**ACTIONS TO TAKE:**
A – Name each supplement that the article on PCOS supplements discusses, in the order it appears.
B – Reproduce word for word the part of the article on PCOS supplements that begins at the words "In the UK, it" and stops after the words "and release (5).".

**PASSAGE FOR REVIEW:**

Continuing with PCOS awareness month this September, let’s talk supplements. If you search “PCOS supplements” on Google, you’ll get over 10 million results. There are dozens of supplements and herbal remedies that claim to reduce PCOS symptoms. Unfortunately, there isn’t all that much research out there specifically looking at whether individual supplements affect PCOS symptoms. Here’s five supplements that are often recommended for PCOS, and a review of some of the evidence behind them.
Remember to speak to your doctor or healthcare provider before starting any new supplements.
Inositol is part of the wider family of B vitamins, which can improve insulin sensitivity (1). Of all supplements, inositol probably has some of the best evidence behind it for PCOS management. Even then, WebMD only describes it as “possibly effective”(2). Many inositol supplements come in the D-chiro inositol form. There is also evidence to suggest that a 40:1 ratio of myo-inositol to D-chiro inositol may be best for supporting egg maturation and release in the ovaries (3).
In the UK, it is currently recommended that vitamin D should be supplemented during the winter months, or year-round for people with darker skin tones, who cover up more, or who stay inside most of the day. So regardless of PCOS, you probably should be taking vitamin D for at least part of the year. On top of this, vitamin D deficiency is more common in people with PCOS. Studies on the link between PCOS and vitamin D are inconsistent, however. Vitamin D may help to reduce insulin resistance (4) and support egg maturation and release (5).
Studies indicate that women with PCOS tend to have lower zinc levels. Zinc deficiency is linked to type 2 diabetes, higher body weights, and poor blood glucose control. Supplementation may help with blood glucose levels, and to reduce risk of developing type 2 diabetes (6). Zinc levels may be sufficient from dietary sources without the need for supplementation, so check with your doctor or registered nutritionist/dietitian first.
Omega 3 polyunsaturated fatty acids are an essential part of the diet and are associated with reduced cardiovascular disease (CVD) risk and lower circulating triglyceride levels. Findings in studies have been inconsistent, although certain blood markers (e.g. glucose, testosterone, LDL, ApoB and cholesterol) showed improvement in some of these studies (7-9). Sources of omega 3s include oily fish and certain nuts and seeds such as flaxseeds. They can be supplemented via fish oil-based capsules, or algal-based.
Trials on cinnamon for PCOS have included supplements, extracts and group cinnamon. One trial found evidence that regularity of menstrual cycles improved over six months alongside cinnamon supplementation (10). Other studies indicate that cinnamon may help with insulin sensitivity (11-12). The extent to which cinnamon had an effect varied in studies. Around 1.5g per day of ground cinnamon (or supplement equivalent) may be sufficient to have a benefit on cycle regularity and insulin resistance.

Records from a dataset
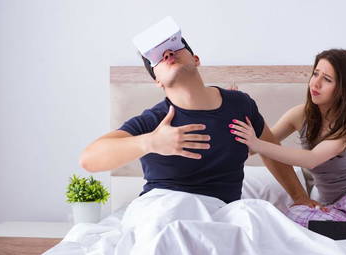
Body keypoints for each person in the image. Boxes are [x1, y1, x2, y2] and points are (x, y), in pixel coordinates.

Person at [79, 36, 313, 206]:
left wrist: (301, 197)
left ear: (196, 59)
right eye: (157, 58)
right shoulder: (155, 121)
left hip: (223, 213)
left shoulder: (240, 105)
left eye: (173, 47)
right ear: (157, 80)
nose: (167, 54)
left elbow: (271, 150)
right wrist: (150, 143)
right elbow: (89, 160)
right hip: (165, 209)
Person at [229, 49, 346, 249]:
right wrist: (237, 111)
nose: (315, 83)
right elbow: (255, 148)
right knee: (292, 218)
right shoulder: (299, 114)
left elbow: (312, 158)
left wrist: (257, 143)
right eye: (315, 74)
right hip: (331, 206)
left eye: (327, 79)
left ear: (344, 88)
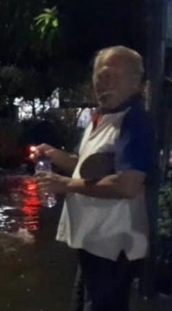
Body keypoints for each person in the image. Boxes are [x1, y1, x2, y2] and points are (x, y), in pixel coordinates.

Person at [31, 46, 158, 311]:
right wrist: (56, 156)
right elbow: (87, 168)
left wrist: (64, 184)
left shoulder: (134, 120)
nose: (103, 82)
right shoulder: (101, 118)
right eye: (99, 76)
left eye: (112, 76)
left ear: (136, 83)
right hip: (93, 240)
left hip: (113, 244)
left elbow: (127, 184)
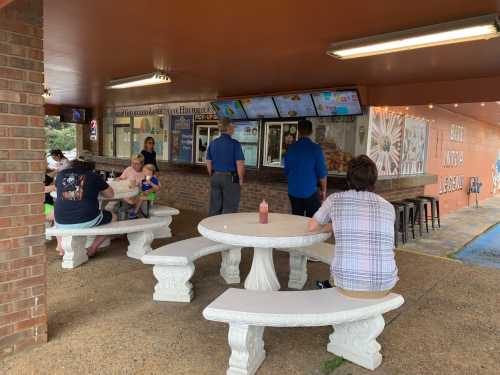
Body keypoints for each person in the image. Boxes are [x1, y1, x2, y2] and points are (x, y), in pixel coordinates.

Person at [308, 155, 398, 298]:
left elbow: (312, 226)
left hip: (348, 284)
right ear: (374, 180)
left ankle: (328, 288)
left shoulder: (335, 200)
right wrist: (338, 224)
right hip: (385, 283)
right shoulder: (388, 207)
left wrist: (334, 225)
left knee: (337, 271)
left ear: (348, 179)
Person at [54, 156, 116, 257]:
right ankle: (93, 248)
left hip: (61, 221)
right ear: (91, 166)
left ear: (73, 164)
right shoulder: (93, 176)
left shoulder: (61, 174)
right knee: (113, 216)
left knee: (57, 213)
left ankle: (61, 247)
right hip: (87, 219)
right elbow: (110, 194)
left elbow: (59, 189)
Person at [284, 119, 328, 217]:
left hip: (293, 192)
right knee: (311, 221)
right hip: (310, 192)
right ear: (311, 132)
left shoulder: (291, 148)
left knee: (296, 219)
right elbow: (322, 174)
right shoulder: (316, 148)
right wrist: (324, 191)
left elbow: (287, 171)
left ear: (298, 131)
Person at [206, 118, 245, 216]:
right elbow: (239, 163)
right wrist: (240, 179)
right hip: (230, 178)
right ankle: (226, 229)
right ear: (228, 128)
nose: (234, 129)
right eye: (233, 127)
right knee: (230, 208)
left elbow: (208, 161)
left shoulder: (213, 143)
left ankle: (212, 229)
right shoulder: (235, 144)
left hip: (215, 176)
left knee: (215, 207)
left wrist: (212, 174)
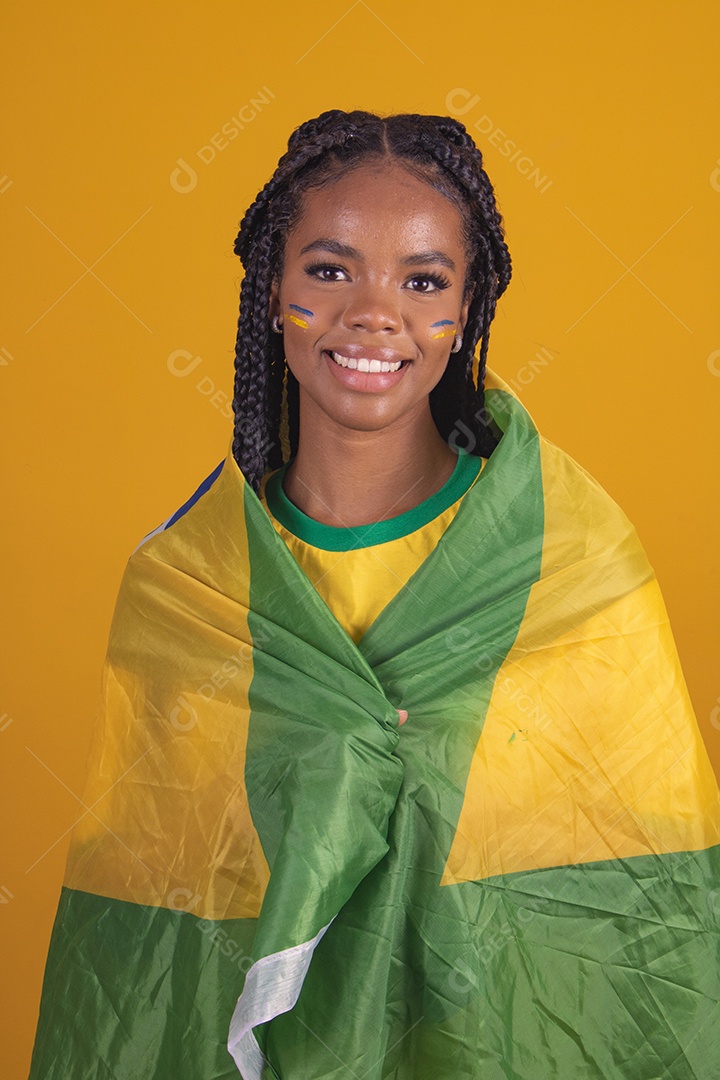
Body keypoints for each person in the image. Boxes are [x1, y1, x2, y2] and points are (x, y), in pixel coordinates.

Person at [29, 110, 720, 1079]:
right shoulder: (190, 588)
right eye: (329, 269)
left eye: (424, 280)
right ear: (272, 289)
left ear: (466, 309)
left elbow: (639, 923)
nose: (375, 313)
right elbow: (148, 949)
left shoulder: (568, 566)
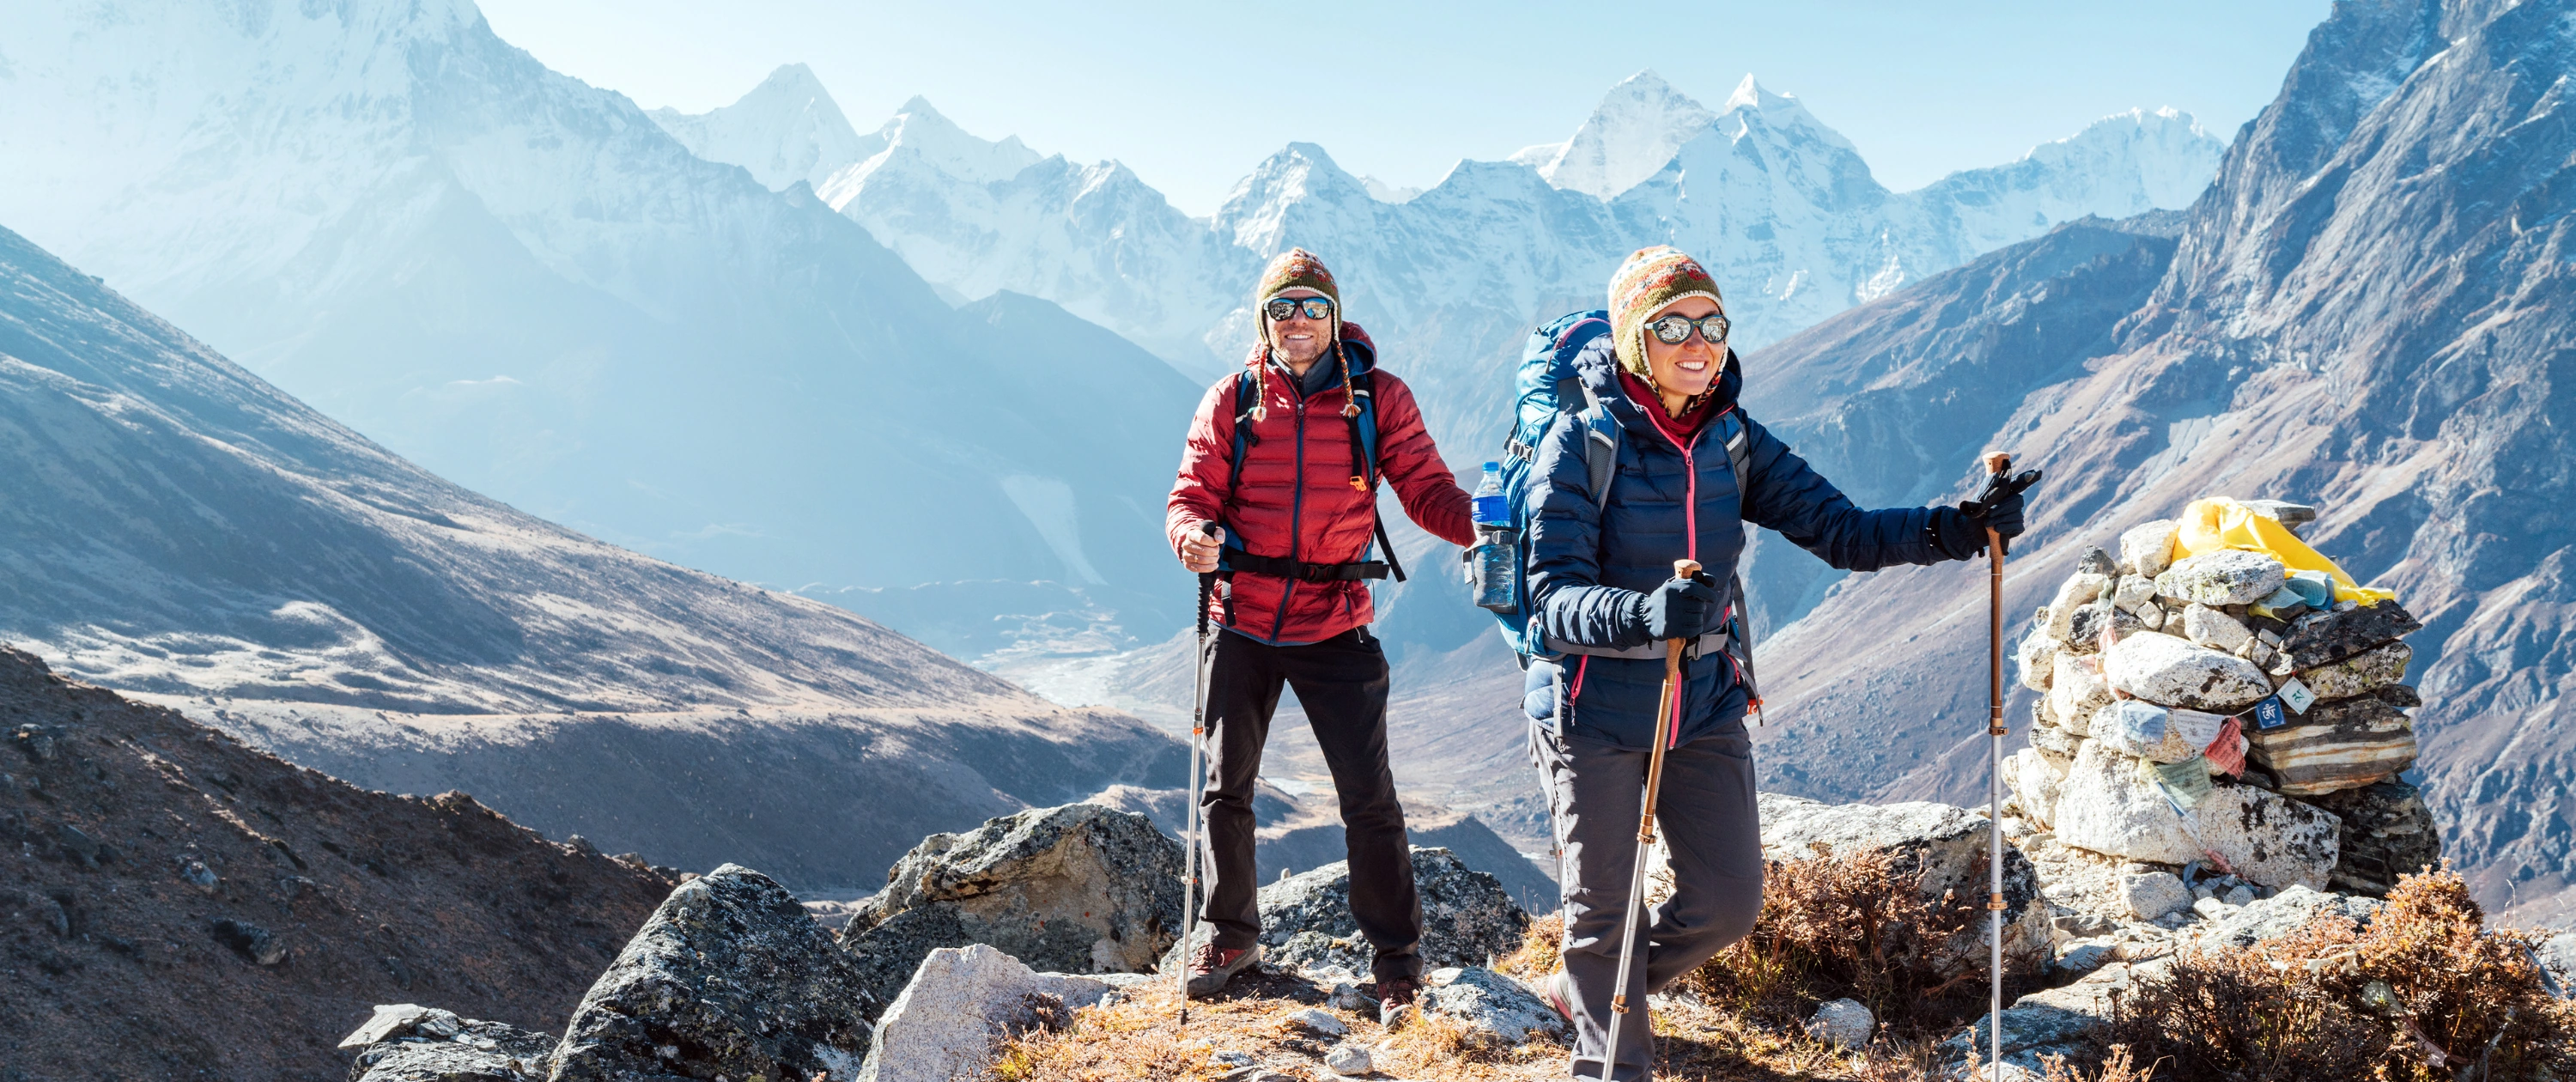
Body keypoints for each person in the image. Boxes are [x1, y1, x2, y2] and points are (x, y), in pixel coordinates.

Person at [1520, 246, 2032, 1079]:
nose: (1698, 343)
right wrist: (1646, 614)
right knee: (1603, 916)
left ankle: (1597, 991)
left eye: (1712, 324)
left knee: (1728, 903)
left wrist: (1956, 528)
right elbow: (1550, 602)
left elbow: (1844, 530)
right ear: (1633, 339)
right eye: (1673, 326)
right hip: (1592, 709)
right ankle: (1610, 1056)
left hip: (1702, 701)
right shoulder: (1579, 445)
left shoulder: (1731, 438)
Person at [1165, 248, 1476, 1011]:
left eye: (1312, 306)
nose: (1297, 320)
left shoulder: (1378, 399)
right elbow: (1192, 493)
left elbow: (1427, 490)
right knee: (1225, 790)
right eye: (1282, 308)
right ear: (1263, 320)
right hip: (1240, 616)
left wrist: (1489, 527)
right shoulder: (1233, 399)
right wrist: (1190, 536)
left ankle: (1397, 962)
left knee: (1369, 798)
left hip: (1335, 620)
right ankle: (1230, 936)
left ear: (1335, 317)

**TASK-BY-TASK OUTPUTS:**
A – Inositol, vitamin D, zinc, omega 3 polyunsaturated fatty acids, cinnamon

B –
In the UK, it is currently recommended that vitamin D should be supplemented during the winter months, or year-round for people with darker skin tones, who cover up more, or who stay inside most of the day. So regardless of PCOS, you probably should be taking vitamin D for at least part of the year. On top of this, vitamin D deficiency is more common in people with PCOS. Studies on the link between PCOS and vitamin D are inconsistent, however. Vitamin D may help to reduce insulin resistance (4) and support egg maturation and release (5).